[Given task 1]:
In the passage on single-payer healthcare and elections, why does the author reject the idea that electing a few more "progressive" Democrats would close the gap? Answer in one to three sentences.
[Given task 2]:
According to the passage on single-payer healthcare and elections, what would it take to get single-payer passed?

[Document text]:
++++

Of course, the public is never asked to vote on whether we should have a for-profit, market-based healthcare system or a public, single-payer system. What they are asked to do is to choose between a Democrat or a Republican every election cycle, neither of whom desire to challenge the powerful position of the private health insurance industry (which is what it would take to get single-payer passed). Thus there is a large gap between what the public wants and what they are able to ask for via the electoral system.

What can we do about this gap?

I'll weigh in on what I think about what we can do in a moment. But if you ask certain Democrat-friendly liberals, they'll tell you that we just need to elect a couple more "progressive" Democrats to office in a handful of states. Perhaps we could exchange a Joe Liberman for a Ned Lamont, they'll argue, and that would more or less solve the problem.

This is preposterous. Notwithstanding the utter powerlessness of the existing bloc of "progressives" in the House and Senate, the problem isn't the lack of a couple of "more progressive" individuals in the Democratic Party. The problem is a systemic one, that has more to do with institutions and practices than the preferences of any one individual in the Party. You can waste valuable resources and time trying to elect a person that starts off supporting single-payer. But in order to function within Washington and the Democratic Party apparatus that person will have to conform to protocol and the requirements of operating within this instutional backdrop.

What, then, should we do about this massive gap between public preferences and a political process dominated by elites?

++++

[Recorded data]:
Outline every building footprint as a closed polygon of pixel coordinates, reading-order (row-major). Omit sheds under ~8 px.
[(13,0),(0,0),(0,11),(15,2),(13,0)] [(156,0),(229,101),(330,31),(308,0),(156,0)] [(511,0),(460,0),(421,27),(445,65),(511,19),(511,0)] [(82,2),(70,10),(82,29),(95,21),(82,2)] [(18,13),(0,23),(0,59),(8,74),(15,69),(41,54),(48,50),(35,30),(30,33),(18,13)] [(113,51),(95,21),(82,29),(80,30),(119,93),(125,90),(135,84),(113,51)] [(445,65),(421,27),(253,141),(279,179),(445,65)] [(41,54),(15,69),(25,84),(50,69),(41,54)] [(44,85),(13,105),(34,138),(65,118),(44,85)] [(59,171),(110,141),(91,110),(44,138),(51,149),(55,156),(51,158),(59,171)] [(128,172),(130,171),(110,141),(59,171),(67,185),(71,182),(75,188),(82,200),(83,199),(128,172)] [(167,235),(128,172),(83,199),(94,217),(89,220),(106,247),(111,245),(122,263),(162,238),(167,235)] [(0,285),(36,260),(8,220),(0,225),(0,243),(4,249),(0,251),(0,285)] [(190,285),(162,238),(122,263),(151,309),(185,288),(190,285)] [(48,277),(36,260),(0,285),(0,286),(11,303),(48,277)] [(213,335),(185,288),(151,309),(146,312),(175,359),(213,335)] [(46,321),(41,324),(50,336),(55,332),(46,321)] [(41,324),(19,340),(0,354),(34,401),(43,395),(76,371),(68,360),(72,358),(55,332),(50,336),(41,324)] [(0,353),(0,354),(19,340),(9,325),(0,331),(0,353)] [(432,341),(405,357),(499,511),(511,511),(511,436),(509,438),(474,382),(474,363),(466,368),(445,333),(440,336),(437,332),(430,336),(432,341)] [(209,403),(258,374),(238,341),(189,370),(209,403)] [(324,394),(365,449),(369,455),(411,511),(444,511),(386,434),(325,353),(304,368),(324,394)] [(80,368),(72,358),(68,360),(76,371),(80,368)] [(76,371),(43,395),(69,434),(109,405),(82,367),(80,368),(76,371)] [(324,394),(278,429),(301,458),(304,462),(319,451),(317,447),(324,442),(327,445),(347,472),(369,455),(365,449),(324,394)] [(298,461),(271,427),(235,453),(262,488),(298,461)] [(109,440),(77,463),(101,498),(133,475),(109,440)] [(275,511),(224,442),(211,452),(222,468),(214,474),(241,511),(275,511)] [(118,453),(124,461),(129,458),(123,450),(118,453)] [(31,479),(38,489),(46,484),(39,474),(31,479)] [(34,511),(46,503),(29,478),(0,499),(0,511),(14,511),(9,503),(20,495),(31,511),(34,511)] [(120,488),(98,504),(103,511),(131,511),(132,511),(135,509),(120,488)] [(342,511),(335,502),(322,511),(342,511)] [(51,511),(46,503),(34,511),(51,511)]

++++

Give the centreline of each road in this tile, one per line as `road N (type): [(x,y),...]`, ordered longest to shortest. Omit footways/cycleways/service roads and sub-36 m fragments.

++++

[Written response 1]:
The author sees the problem as systemic, rooted in institutions and practices rather than in the preferences of individual Democrats. A candidate who starts off supporting single-payer would still have to conform to protocol and to the demands of operating within Washington and the Democratic Party apparatus.

[Written response 2]:
Challenging the powerful position of the private health insurance industry.